The other day, I happened to drive by a Dick’s Sporting Goods store. I hadn’t been inside one in years, maybe even decades, yet I felt an uncontrollable urge to check it out. Dick’s used to be the place as a kid. There was no better feeling than shopping at Dick’s before a sports season, getting the latest bat, glove, cleats, clubs, racket, etc., and then using your new gear in the backyard or local field later that same day. The best Christmas stocking stuffers were often Dick’s gift cards. And you didn’t even need to buy anything when you went. You could just roam around, swing some bats, juggle a ball, and sink some putts on the practice green – that was an afternoon well spent.
I knew I wouldn’t be disappointed if I stopped in as an adult, but I also didn’t quite anticipate how nostalgic and happy the store would make me feel. Most of these feelings were triggered, believe it or not, by its smells.
Dick’s smells really good. It doesn’t smell like your typical box store – a ghastly combo of yellow onion BO, lemony cleaning products, and bleach. As you walk through the automatic doors, you are blasted with aromatic pleasure. The oddly satisfying smell of rubber. The fresh, leathery smell of baseball mitts.

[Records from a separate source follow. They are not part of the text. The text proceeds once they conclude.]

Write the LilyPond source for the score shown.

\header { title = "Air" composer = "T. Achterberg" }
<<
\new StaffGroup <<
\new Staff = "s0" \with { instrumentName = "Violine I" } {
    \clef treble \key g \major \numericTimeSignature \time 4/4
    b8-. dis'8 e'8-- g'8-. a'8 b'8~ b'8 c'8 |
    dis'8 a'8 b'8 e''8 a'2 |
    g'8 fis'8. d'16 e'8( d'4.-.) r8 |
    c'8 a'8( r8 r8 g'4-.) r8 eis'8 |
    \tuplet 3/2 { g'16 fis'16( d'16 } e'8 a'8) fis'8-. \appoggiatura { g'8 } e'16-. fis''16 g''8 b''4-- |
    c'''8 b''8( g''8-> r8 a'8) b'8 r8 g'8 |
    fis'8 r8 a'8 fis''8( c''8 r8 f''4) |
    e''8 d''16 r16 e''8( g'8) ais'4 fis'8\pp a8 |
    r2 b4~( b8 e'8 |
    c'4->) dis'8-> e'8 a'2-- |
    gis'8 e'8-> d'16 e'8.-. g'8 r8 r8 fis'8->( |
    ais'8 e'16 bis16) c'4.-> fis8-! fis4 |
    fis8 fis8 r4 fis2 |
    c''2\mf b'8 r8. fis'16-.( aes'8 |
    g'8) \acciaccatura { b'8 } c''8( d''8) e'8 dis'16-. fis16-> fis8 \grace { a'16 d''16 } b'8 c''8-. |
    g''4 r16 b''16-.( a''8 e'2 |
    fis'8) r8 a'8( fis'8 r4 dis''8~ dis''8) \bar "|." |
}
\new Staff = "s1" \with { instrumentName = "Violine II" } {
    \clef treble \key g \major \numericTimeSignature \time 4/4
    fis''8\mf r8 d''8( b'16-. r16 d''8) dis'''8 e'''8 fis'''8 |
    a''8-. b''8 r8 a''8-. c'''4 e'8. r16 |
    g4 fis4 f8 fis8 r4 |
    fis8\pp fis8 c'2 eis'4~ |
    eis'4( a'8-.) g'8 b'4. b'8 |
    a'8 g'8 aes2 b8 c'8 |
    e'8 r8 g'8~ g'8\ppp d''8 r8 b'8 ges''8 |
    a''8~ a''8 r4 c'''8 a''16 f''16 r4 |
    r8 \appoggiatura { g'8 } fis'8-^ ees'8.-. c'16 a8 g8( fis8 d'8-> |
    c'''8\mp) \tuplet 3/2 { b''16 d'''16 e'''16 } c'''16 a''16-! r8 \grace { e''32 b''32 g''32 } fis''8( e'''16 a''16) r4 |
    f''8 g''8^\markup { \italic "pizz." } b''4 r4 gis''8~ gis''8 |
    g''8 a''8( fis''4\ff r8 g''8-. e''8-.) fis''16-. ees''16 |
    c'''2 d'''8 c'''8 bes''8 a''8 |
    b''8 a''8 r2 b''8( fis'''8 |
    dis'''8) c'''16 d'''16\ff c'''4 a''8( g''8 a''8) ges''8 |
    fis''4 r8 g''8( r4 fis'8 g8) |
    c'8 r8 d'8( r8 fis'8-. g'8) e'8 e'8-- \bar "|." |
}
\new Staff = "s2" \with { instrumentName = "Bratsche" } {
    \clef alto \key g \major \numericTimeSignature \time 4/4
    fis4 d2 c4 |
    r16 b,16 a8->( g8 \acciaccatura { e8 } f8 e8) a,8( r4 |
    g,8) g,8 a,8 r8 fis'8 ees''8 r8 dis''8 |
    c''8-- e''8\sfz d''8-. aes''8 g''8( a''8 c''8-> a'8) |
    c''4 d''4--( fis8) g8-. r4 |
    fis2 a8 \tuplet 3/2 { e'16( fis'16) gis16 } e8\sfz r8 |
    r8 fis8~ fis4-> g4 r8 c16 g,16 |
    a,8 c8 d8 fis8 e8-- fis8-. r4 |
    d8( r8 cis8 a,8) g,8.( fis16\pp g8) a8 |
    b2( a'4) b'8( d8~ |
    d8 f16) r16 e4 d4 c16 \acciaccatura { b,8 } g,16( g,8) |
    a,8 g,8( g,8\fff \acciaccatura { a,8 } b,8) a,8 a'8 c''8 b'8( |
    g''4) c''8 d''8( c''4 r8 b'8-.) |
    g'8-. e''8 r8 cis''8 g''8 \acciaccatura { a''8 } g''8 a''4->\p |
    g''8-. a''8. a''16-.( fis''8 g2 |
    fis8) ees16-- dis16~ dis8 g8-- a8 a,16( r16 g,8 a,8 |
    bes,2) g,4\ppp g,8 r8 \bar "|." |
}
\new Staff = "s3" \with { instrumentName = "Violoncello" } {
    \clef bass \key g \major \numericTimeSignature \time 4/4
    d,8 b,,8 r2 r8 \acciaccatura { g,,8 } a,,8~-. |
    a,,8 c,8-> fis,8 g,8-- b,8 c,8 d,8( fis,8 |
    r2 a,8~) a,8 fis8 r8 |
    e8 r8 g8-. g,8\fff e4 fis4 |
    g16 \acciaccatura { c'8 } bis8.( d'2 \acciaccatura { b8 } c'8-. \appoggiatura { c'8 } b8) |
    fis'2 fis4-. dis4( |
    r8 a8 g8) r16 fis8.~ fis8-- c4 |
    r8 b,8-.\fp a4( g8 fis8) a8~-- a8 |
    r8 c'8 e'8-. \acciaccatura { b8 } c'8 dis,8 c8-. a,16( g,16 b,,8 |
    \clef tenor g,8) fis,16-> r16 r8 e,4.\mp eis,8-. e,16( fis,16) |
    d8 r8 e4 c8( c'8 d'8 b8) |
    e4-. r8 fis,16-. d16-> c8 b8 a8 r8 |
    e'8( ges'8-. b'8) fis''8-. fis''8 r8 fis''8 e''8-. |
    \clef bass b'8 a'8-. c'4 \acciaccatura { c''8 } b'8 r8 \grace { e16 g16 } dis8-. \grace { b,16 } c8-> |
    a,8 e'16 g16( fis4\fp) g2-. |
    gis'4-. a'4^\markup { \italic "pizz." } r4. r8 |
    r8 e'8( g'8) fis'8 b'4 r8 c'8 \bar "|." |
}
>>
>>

The “new car smell” coming from new sports gears.
But the smells aren’t just pleasing. They have this incredible power that unlocks old memories. Have you ever smelt something – maybe pancake batter bubbling on a griddle, charred hamburgers on a grill, freshly cut grass, or, my personal favorite, petrichor, the smell emanating from the ground after rain – and, immediately, a memory flashes across the projector of your mind? A memory you forgot you even remembered?
Dick’s unleashed a cascade of these sorts of memories, vignettes buried deep in my subconscious that would never have resurfaced in a typical day, which has never included a spontaneous trip to a sporting goods store. The first time I successfully threw a baseball to my dad. Scoring a touchdown in a game of backyard football with family friends. The twisted joy of slide-tackling a kid in soccer, winning the ball cleanly, and watching him complain to the ref. Wrapping a hockey stick with fresh tape before marching off to the pond. Lowering the basketball hoop in my driveway for a dunk contest against my brother. And even the bad ones — bad at the time, but amusing in retrospect — like being the last out in a baseball game.
We look back at our lives, and we piece together a story to tell ourselves why we did this, why we didn’t do that, why we entered a particular career field, or why we fell in love with a particular person. We do it so we can tell others, too. We do it to “get our story straight.” I suppose that’s just human nature. We feel the need to impose order on what might actually be a string of random accidents.
Yet your life story, with its structure and post-hoc rationalizations, will always omit the beautiful little fragments that filled you with joy in the moment and gave your life color. It’s like admiring a stained glass window or a painting. If you stand back far enough, the window and painting look perfectly designed. But if you stand close enough, you might lose sight of the image, but you see more intricate, nevertheless interesting, details. You are now able to see the texture of the glass and the air bubbles inside, the brush strokes and tiny swirls of paint.
My trip to Dick’s was like standing up close to the canvas of my life. Though I read a lot of books growing up, I probably spent just as much time, if not more, outdoors, playing sports. Dick’s and all of its glorious smells made me realize that my youth obsession with soccer, baseball, golf, and football was as important as my obsession with reading. That wouldn’t have occurred to me if I hadn’t stepped inside.
I ended up buying a soccer ball for $34. It looked retro, like the balls we used in the early 2000s in my local town rec league. It reminded me of practice in the evenings, bulky, plastic shin guards, and orange slices after the game. It was one of the best purchases I have ever made.